If your OpenShift Container Platform cluster uses OVN-Kubernetes as the default Container Network Interface (CNI) provider, you cannot attach a Linux bridge or bonding to the default interface of a host because of a change in the host network topology of OVN-Kubernetes. As a workaround, you can use a secondary network interface connected to your host, or switch to the OpenShift SDN default CNI provider.

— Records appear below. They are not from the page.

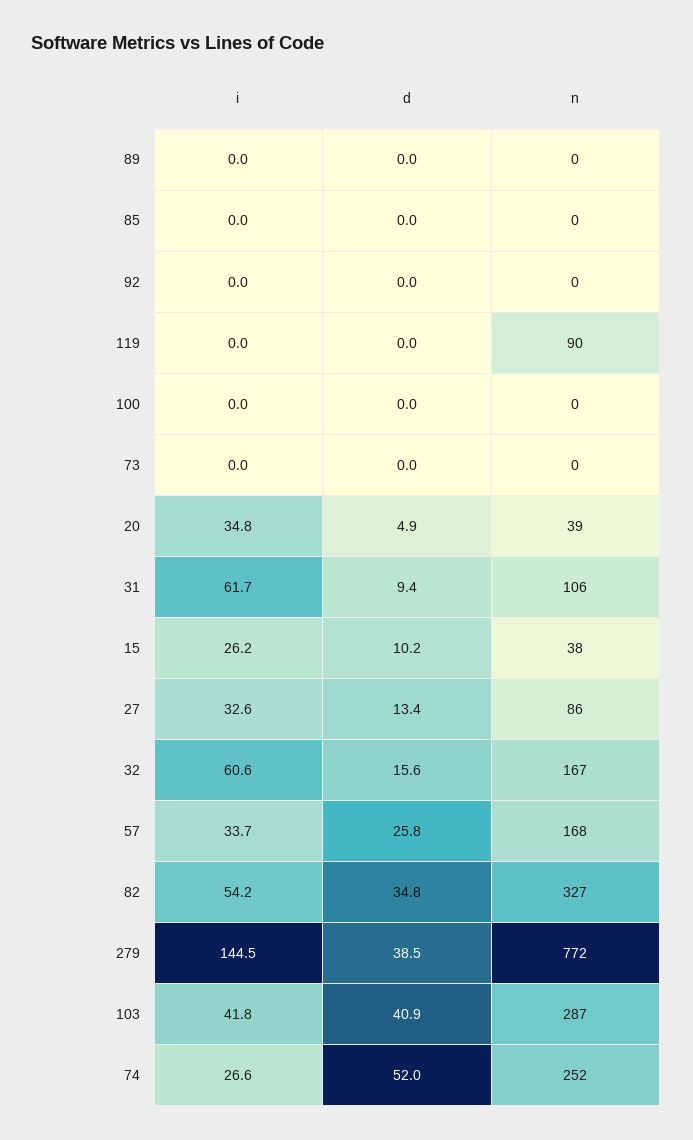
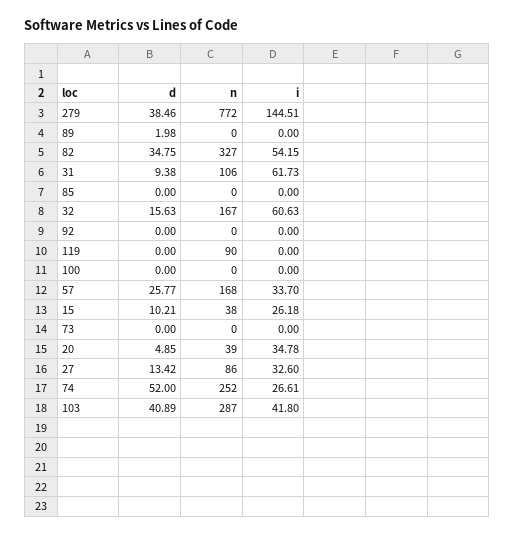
d, 89: 0 -> 1.98

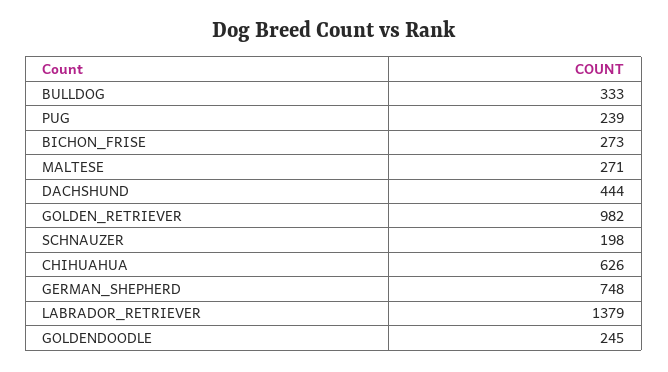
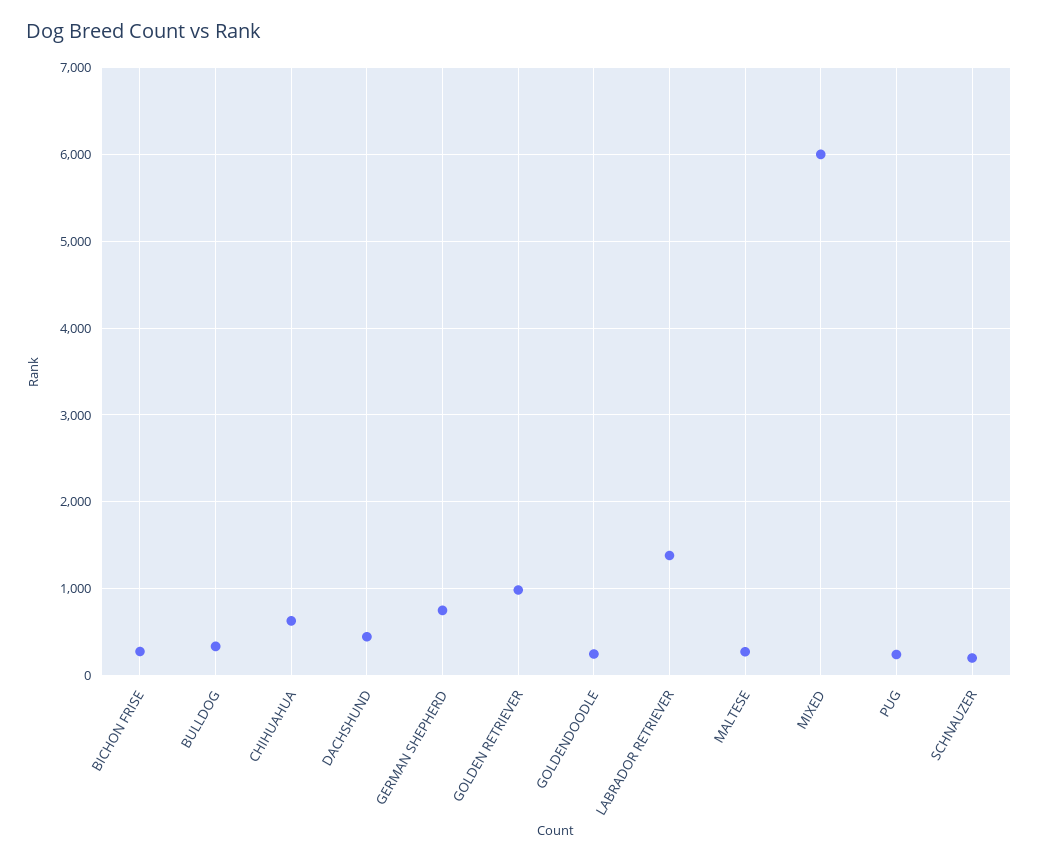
MIXED: none -> 6000

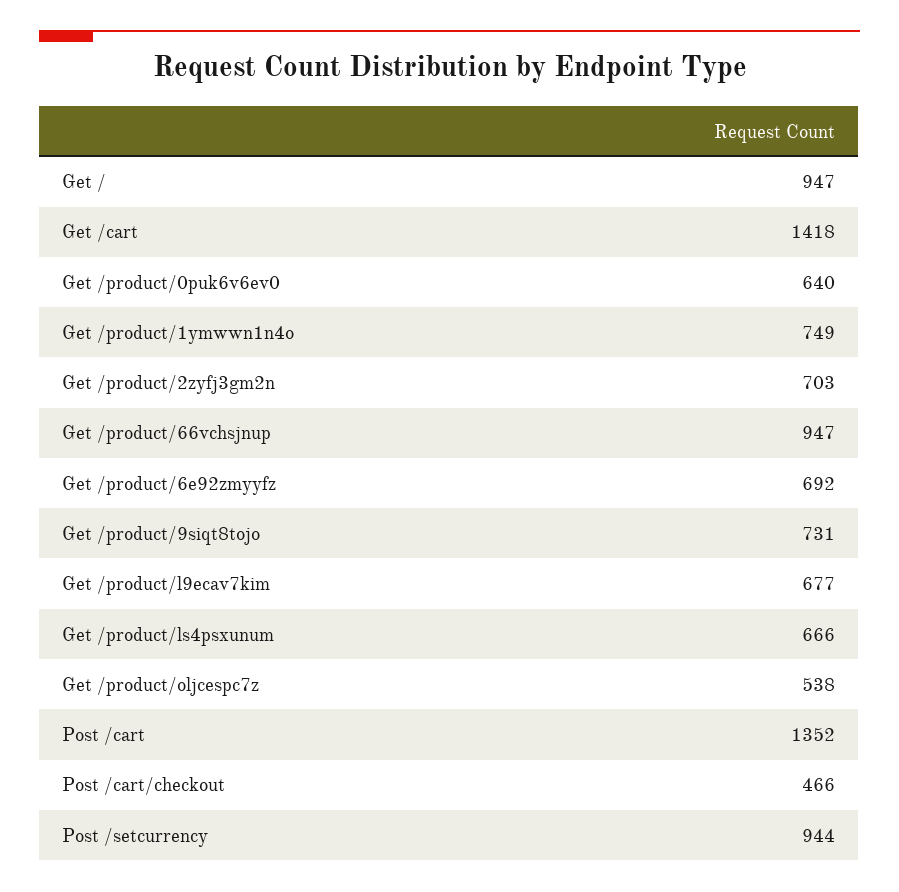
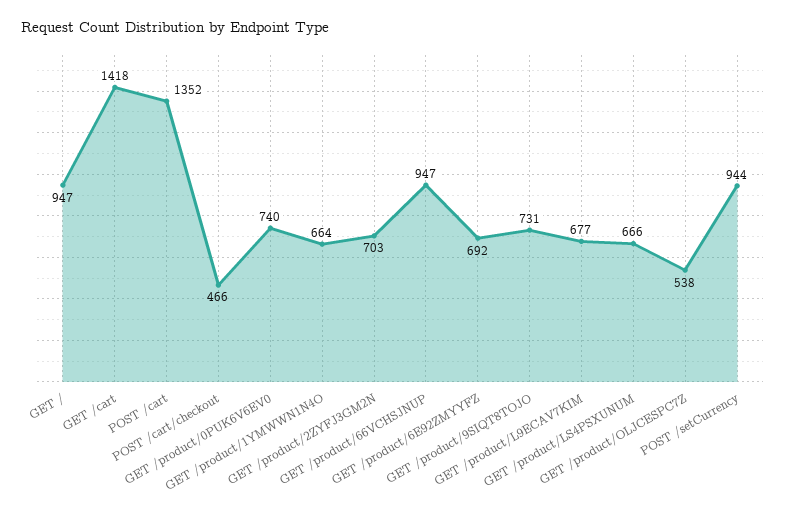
Get /product/0puk6v6ev0: 640 -> 740
Get /product/1ymwwn1n4o: 749 -> 664

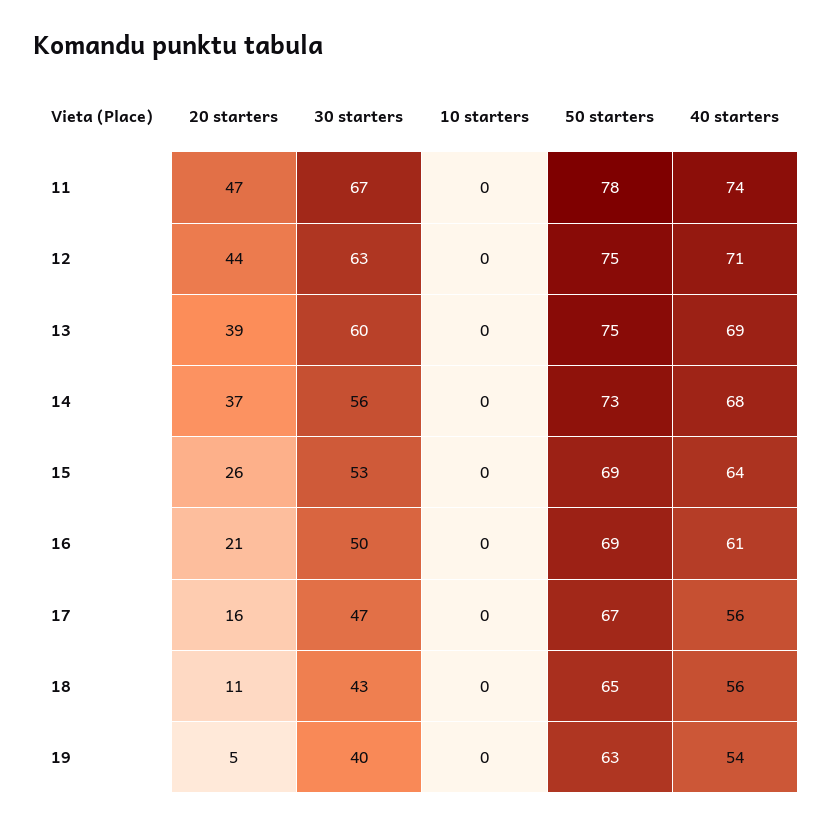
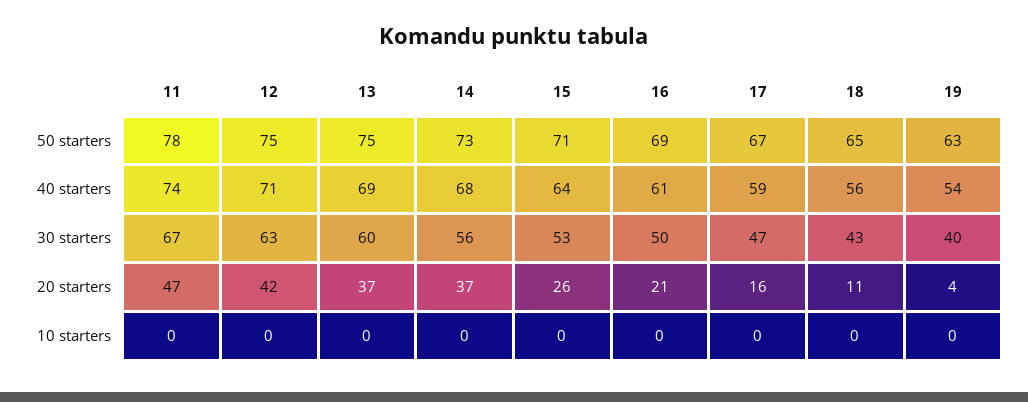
20 starters, 12: 44 -> 42
20 starters, 13: 39 -> 37
50 starters, 15: 69 -> 71
40 starters, 17: 56 -> 59
20 starters, 19: 5 -> 4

Viewing the network state of a node

A NodeNetworkState object exists on every node in the cluster. This object is periodically updated and captures the state of the network for that node.

Procedure
  1. List all the NodeNetworkState objects in the cluster:

    $ oc get nns
  2. Inspect a NodeNetworkState object to view the network on that node. The output in this example has been redacted for clarity:

    $ oc get nns node01 -o yaml
    Example output
    apiVersion: nmstate.io/v1alpha1
    kind: NodeNetworkState
    metadata:
      name: node01 (1)
    status:
      currentState: (2)
        dns-resolver:
    ...
        interfaces:
    ...
        route-rules:
    ...
        routes:
    ...
      lastSuccessfulUpdateTime: "2020-01-31T12:14:00Z" (3)
    1 The name of the NodeNetworkState object is taken from the node.
    2 The currentState contains the complete network configuration for the node, including DNS, interfaces, and routes.
    3 Timestamp of the last successful update. This is updated periodically as long as the node is reachable and can be used to evalute the freshness of the report.